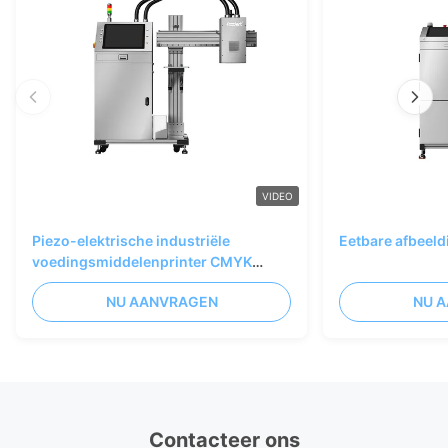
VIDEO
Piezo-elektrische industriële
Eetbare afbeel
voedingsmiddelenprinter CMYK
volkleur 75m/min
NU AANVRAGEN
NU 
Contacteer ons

————

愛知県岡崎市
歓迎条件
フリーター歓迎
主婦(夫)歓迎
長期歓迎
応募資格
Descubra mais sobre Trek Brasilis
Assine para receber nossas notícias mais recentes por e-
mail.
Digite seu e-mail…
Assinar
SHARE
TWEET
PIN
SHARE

————

**TASK TO CARRY OUT**
How many lines in the items above contain the string "mais", with case counting? Reply with the number alone.

**EXERCISE ANSWER**
2